What to work on:
Reproduce every line of the material below verbatim, keeping the original line order.

(Data provided)

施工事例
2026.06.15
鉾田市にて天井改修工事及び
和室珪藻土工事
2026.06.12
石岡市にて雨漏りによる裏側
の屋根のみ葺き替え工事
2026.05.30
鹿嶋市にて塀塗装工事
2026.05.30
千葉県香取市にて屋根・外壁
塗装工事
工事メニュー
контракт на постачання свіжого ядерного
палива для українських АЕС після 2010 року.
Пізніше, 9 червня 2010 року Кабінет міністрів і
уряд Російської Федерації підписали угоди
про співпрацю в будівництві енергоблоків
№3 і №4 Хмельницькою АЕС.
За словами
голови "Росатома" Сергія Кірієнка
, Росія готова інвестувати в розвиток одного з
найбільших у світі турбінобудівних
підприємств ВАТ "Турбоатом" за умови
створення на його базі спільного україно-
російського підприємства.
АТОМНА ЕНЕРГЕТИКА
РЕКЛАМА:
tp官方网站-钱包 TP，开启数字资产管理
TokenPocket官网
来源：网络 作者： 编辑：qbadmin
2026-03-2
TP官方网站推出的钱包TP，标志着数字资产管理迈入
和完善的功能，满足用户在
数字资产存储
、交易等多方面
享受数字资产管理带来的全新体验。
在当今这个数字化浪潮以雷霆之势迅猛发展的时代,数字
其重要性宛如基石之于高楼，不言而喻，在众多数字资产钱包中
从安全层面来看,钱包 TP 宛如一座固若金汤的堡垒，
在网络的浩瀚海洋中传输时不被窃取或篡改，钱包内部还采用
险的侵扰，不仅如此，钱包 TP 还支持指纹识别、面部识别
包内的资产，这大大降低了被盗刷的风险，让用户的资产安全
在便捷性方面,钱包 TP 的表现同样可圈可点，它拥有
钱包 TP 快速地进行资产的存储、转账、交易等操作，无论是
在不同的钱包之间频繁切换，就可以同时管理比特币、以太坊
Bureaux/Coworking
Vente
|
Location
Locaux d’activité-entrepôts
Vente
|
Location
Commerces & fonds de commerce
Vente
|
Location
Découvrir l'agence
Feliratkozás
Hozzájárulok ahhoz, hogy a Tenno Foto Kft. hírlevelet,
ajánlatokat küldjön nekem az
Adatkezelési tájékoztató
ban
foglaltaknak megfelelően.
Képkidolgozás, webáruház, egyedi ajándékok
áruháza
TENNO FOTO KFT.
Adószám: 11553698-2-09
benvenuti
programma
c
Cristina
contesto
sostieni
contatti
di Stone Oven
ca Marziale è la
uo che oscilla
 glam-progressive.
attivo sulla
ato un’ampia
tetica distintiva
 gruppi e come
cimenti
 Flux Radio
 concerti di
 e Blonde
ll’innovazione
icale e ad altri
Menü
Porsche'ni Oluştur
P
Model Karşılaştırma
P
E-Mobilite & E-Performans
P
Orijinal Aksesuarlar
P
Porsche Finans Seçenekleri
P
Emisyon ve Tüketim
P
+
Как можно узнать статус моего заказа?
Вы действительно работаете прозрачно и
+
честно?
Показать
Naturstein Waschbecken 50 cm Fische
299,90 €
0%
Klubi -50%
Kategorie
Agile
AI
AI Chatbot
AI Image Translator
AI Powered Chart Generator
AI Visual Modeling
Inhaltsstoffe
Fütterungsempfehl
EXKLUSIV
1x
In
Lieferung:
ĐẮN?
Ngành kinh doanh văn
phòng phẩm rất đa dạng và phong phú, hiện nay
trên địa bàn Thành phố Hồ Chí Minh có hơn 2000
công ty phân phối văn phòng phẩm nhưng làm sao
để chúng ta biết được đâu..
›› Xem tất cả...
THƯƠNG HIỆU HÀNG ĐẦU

(End Data provided)

Exercise answer:
施工事例
2026.06.15
鉾田市にて天井改修工事及び
和室珪藻土工事
2026.06.12
石岡市にて雨漏りによる裏側
の屋根のみ葺き替え工事
2026.05.30
鹿嶋市にて塀塗装工事
2026.05.30
千葉県香取市にて屋根・外壁
塗装工事
工事メニュー
контракт на постачання свіжого ядерного
палива для українських АЕС після 2010 року.
Пізніше, 9 червня 2010 року Кабінет міністрів і
уряд Російської Федерації підписали угоди
про співпрацю в будівництві енергоблоків
№3 і №4 Хмельницькою АЕС.
За словами
голови "Росатома" Сергія Кірієнка
, Росія готова інвестувати в розвиток одного з
найбільших у світі турбінобудівних
підприємств ВАТ "Турбоатом" за умови
створення на його базі спільного україно-
російського підприємства.
АТОМНА ЕНЕРГЕТИКА
РЕКЛАМА:
tp官方网站-钱包 TP，开启数字资产管理
TokenPocket官网
来源：网络 作者： 编辑：qbadmin
2026-03-2
TP官方网站推出的钱包TP，标志着数字资产管理迈入
和完善的功能，满足用户在
数字资产存储
、交易等多方面
享受数字资产管理带来的全新体验。
在当今这个数字化浪潮以雷霆之势迅猛发展的时代,数字
其重要性宛如基石之于高楼，不言而喻，在众多数字资产钱包中
从安全层面来看,钱包 TP 宛如一座固若金汤的堡垒，
在网络的浩瀚海洋中传输时不被窃取或篡改，钱包内部还采用
险的侵扰，不仅如此，钱包 TP 还支持指纹识别、面部识别
包内的资产，这大大降低了被盗刷的风险，让用户的资产安全
在便捷性方面,钱包 TP 的表现同样可圈可点，它拥有
钱包 TP 快速地进行资产的存储、转账、交易等操作，无论是
在不同的钱包之间频繁切换，就可以同时管理比特币、以太坊
Bureaux/Coworking
Vente
|
Location
Locaux d’activité-entrepôts
Vente
|
Location
Commerces & fonds de commerce
Vente
|
Location
Découvrir l'agence
Feliratkozás
Hozzájárulok ahhoz, hogy a Tenno Foto Kft. hírlevelet,
ajánlatokat küldjön nekem az
Adatkezelési tájékoztató
ban
foglaltaknak megfelelően.
Képkidolgozás, webáruház, egyedi ajándékok
áruháza
TENNO FOTO KFT.
Adószám: 11553698-2-09
benvenuti
programma
c
Cristina
contesto
sostieni
contatti
di Stone Oven
ca Marziale è la
uo che oscilla
 glam-progressive.
attivo sulla
ato un’ampia
tetica distintiva
 gruppi e come
cimenti
 Flux Radio
 concerti di
 e Blonde
ll’innovazione
icale e ad altri
Menü
Porsche'ni Oluştur
P
Model Karşılaştırma
P
E-Mobilite & E-Performans
P
Orijinal Aksesuarlar
P
Porsche Finans Seçenekleri
P
Emisyon ve Tüketim
P
+
Как можно узнать статус моего заказа?
Вы действительно работаете прозрачно и
+
честно?
Показать
Naturstein Waschbecken 50 cm Fische
299,90 €
0%
Klubi -50%
Kategorie
Agile
AI
AI Chatbot
AI Image Translator
AI Powered Chart Generator
AI Visual Modeling
Inhaltsstoffe
Fütterungsempfehl
EXKLUSIV
1x
In
Lieferung:
ĐẮN?
Ngành kinh doanh văn
phòng phẩm rất đa dạng và phong phú, hiện nay
trên địa bàn Thành phố Hồ Chí Minh có hơn 2000
công ty phân phối văn phòng phẩm nhưng làm sao
để chúng ta biết được đâu..
›› Xem tất cả...
THƯƠNG HIỆU HÀNG ĐẦU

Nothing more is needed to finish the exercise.